**TASK DATA**
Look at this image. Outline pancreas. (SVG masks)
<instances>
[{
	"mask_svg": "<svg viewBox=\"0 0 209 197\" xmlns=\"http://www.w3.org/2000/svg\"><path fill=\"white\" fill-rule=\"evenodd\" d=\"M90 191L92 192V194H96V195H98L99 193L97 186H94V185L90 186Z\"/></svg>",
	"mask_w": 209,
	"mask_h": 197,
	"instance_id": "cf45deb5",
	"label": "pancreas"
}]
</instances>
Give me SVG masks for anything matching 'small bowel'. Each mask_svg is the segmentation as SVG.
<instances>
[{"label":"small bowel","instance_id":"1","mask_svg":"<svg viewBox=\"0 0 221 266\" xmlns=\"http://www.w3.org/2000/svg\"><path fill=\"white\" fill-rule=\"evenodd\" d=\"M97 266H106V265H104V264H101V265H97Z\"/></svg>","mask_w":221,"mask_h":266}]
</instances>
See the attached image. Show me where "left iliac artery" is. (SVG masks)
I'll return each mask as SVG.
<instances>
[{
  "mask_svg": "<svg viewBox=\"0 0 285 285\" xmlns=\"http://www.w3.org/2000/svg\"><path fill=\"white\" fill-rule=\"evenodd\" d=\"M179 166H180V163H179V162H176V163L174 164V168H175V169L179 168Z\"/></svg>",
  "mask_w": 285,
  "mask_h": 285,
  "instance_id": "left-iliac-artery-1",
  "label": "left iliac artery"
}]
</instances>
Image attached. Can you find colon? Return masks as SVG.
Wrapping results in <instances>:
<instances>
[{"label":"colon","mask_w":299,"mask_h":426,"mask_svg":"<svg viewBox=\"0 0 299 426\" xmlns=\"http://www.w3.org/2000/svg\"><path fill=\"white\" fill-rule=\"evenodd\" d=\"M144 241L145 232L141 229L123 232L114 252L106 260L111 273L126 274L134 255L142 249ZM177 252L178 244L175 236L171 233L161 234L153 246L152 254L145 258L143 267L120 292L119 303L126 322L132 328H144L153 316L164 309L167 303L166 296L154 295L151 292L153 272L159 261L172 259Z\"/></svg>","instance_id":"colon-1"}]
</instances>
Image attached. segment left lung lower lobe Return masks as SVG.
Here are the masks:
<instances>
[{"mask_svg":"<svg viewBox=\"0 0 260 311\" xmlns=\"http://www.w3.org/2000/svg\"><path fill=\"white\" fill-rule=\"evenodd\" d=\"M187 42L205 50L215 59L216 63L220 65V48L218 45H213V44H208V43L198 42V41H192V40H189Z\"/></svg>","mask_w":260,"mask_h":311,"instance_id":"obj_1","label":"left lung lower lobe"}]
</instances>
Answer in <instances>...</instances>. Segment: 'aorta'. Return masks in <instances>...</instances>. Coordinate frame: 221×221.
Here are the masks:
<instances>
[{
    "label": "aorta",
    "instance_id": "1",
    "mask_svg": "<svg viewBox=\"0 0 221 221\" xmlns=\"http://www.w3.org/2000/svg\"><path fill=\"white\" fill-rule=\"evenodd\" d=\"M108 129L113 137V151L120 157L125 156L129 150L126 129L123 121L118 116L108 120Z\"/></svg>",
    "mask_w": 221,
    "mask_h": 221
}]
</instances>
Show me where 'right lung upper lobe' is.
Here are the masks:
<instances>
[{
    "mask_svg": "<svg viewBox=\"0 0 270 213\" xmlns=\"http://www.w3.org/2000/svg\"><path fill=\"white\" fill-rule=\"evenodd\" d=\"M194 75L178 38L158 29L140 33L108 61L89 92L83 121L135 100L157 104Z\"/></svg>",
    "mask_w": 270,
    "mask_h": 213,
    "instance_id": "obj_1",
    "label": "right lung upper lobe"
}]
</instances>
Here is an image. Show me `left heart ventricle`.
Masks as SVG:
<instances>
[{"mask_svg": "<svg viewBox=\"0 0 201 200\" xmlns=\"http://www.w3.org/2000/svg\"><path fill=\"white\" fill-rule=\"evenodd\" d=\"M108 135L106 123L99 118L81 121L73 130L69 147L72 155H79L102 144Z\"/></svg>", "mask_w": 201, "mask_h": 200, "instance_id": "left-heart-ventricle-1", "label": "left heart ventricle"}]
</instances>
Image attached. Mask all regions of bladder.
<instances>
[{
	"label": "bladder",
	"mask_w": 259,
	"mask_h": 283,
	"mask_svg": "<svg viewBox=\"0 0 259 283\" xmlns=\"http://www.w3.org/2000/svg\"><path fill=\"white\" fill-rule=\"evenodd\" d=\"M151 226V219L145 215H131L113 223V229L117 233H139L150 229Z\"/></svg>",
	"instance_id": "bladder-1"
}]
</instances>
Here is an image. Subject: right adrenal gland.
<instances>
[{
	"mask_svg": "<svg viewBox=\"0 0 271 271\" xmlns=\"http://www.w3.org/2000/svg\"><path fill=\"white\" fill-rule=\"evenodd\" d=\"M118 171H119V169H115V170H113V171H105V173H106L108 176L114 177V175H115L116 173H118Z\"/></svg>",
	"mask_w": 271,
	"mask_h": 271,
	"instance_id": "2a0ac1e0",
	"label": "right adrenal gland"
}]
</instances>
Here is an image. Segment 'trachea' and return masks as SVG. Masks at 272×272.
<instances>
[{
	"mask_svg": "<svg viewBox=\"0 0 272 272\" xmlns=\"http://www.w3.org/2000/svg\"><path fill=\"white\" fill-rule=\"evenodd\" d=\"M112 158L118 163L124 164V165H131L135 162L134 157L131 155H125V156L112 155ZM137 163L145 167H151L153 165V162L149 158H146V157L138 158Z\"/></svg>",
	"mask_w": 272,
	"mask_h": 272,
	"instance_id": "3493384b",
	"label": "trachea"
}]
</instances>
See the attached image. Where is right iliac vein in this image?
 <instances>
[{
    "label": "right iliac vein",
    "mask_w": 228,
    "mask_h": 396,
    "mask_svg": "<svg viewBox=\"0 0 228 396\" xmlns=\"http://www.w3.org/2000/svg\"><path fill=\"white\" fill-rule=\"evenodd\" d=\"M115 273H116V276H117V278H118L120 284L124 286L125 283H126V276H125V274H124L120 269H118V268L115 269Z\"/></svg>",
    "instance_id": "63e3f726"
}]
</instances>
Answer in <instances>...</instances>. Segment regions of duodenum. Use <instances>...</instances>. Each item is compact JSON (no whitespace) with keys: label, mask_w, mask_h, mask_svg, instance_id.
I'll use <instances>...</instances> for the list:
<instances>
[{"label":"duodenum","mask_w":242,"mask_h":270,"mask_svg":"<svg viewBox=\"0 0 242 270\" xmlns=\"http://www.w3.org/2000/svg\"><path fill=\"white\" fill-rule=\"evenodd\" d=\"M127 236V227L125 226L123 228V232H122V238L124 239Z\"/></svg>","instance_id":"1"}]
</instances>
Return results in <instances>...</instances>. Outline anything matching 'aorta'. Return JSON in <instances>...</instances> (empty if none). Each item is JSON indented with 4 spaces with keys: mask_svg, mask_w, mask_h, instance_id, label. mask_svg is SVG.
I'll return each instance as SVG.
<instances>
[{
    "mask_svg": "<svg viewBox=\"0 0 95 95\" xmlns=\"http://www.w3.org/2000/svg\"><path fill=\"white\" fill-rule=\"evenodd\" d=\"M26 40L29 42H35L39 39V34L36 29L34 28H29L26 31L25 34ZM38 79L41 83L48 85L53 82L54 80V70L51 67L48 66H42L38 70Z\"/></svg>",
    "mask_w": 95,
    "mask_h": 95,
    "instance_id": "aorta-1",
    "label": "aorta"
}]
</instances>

**EXERCISE INSTRUCTIONS**
Locate each line of the material above that contains the string "attached", and copy those lines out in full.

**TASK RESULT**
See the attached image. Show me where "left iliac artery" is. (SVG masks)
Image attached. Can you find colon? Return masks as SVG.
Image attached. segment left lung lower lobe Return masks as SVG.
Image attached. Mask all regions of bladder.
See the attached image. Where is right iliac vein in this image?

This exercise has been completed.